Patterns of nucleotide misincorporations during enzymatic amplification and direct large-scale sequencing of ancient DNA

Abstract

Whereas evolutionary inferences derived from present-day DNA sequences are by necessity indirect, ancient DNA sequences provide a direct view of past genetic variants. However, base lesions that accumulate in DNA over time may cause nucleotide misincorporations when ancient DNA sequences are replicated. By repeated amplifications of mitochondrial DNA sequences from a large number of ancient wolf remains, we show that C/G-to-T/A transitions are the predominant type of such misincorporations. Using a massively parallel sequencing method that allows large numbers of single DNA strands to be sequenced, we show that modifications of C, as well as to a lesser extent of G, residues cause such misincorporations. Experiments where oligonucleotides containing modified bases are used as templates in amplification reactions suggest that both of these types of misincorporations can be caused by deamination of the template bases. New DNA sequencing methods in conjunction with knowledge of misincorporation processes have now, in principle, opened the way for the determination of complete genomes from organisms that became extinct during and after the last glaciation.

Fig. 1.

Substitution pattern observed among the misincorporations seen in the PCR products from 29 ancient wolves (Left) and among modern dog and wolf mtDNA sequences (Right) from Savolainen et al. (33) (dogs) and Vila et al. (31, 32) (wolves). Numbers represent percentages, and the “ancestral” sequence for the dogs and wolves is approximated with the consensus sequence for all sequences studied.

Fig. 2.

Schematic illustration showing how 454 sequencing captures individual single-stranded mammoth molecules. When these are compared with elephant sequences, any reciprocal base-equivalent differences between the genomes will be present in statistically equal numbers across many reads. This is illustrated by the two G–C and C–G differences shown in green. Any modification in the ancient DNA, for example a deaminated C that yields U (orange), will yield an excess of differences relative to the reciprocal difference, as seen for the T–C vs. A–G differences below.

Fig. 3.

Number of base mismatches of each type, grouped into strand-equivalent pairs for the mammoth and elephant comparisons (Upper) and the human comparisons (Lower). The circle indicates the observed number of mismatches of each type. The lines above and below are the 99% confidence intervals obtained for 10,000 bootstrap replicates of the alignments.

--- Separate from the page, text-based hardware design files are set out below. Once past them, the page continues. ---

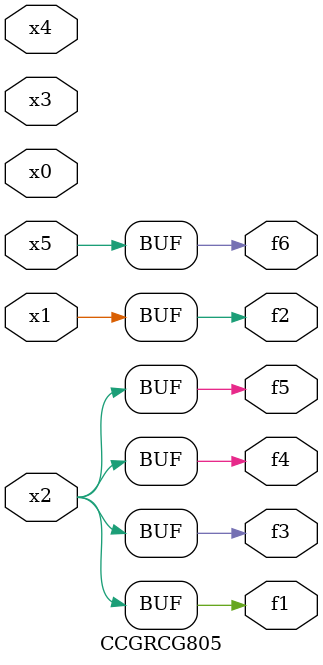
<source format=v>
module CCGRCG805(
	input x0, x1, x2, x3, x4, x5,
	output f1, f2, f3, f4, f5, f6
);
	assign f1 = x2;
	assign f2 = x1;
	assign f3 = x2;
	assign f4 = x2;
	assign f5 = x2;
	assign f6 = x5;
endmodule

</source>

Note that positions where the mammoth carries a T and the elephant carries a C are significantly more numerous than positions where the mammoth carries an A and the elephant carries a G. Note also that the positions where the mammoth carries an A and the elephant carries a G are significantly more numerous than positions where the mammoth carries a G and the elephant carries an A. Among the 59 human sequences analyzed, there are no significantly elevated mismatches.

Fig. 4.

Summary of the oligonucleotide competition amplifications. Each bar represents the ratio of nucleotides found among clones from amplification products generated from a mixture of two oligonucleotides, given by the abbreviations below the bars. Misincorporated nucleotides are indicated by the black upper part of each bar, and numbers give the numbers of clones sequenced. The polymerase reagents are indicated as “Gold” for AmpliTaq Gold and “Platin” for Platinum Taq High Fidelity.